I am following this article: Let's make a Teeny Tiny compiler, part 2 by the very amazing Austin Henley. This blog is placeholder for my notes that I am making while I go follow Austin's article.
A compiler basically has the following flow: source code --> lexer (gives tokens) --> parser (gives program tree) --> emitter (gives compiled code)
We finished with the lexer yesterday so now we are going forward with the parser.
The parser is the component that will make sure the code follows the correct syntax. It does this by looking at the tokens, one at a time, and deciding if the ordering is legal as defined by our language. The input to the parser is the sequence of tokens and the output is the parse tree. A parse tree is a more structured representation of the code than just a text string or a sequence of tokens. We will utilize the call stack of our parser to implicitly build the parse tree as we go.
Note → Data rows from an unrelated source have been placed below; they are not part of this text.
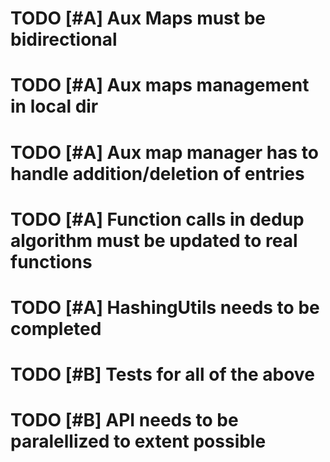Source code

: * TODO [#A] Aux Maps must be bidirectional
* TODO [#A] Aux maps management in local dir
* TODO [#A] Aux map manager has to handle addition/deletion of entries
* TODO [#A] Function calls in dedup algorithm must be updated to real functions
* TODO [#A] HashingUtils needs to be completed
* TODO [#B] Tests for all of the above

* TODO [#B] API needs to be paralellized to extent possible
The Language we are compiling for, needs a grammar. Grammar for Teeny Tiny looks like this:
program ::= {statement}
statement ::= "PRINT" (expression | string) nl
| "IF" comparison "THEN" nl {statement} "ENDIF" nl
| "WHILE" comparison "REPEAT" nl {statement} "ENDWHILE" nl
| "LABEL" ident nl
| "GOTO" ident nl
| "LET" ident "=" expression nl
| "INPUT" ident nl
comparison ::= expression (("==" | "!=" | ">" | ">=" | "<" | "<=") expression)+
expression ::= term {( "-" | "+" ) term}
term ::= unary {( "/" | "*" ) unary}
unary ::= ["+" | "-"] primary
primary ::= number | ident
nl ::= '\n'+
When implementing the parser, each of these grammar rules will get their own function in the Python code. It is a one-to-one mapping from grammar to code.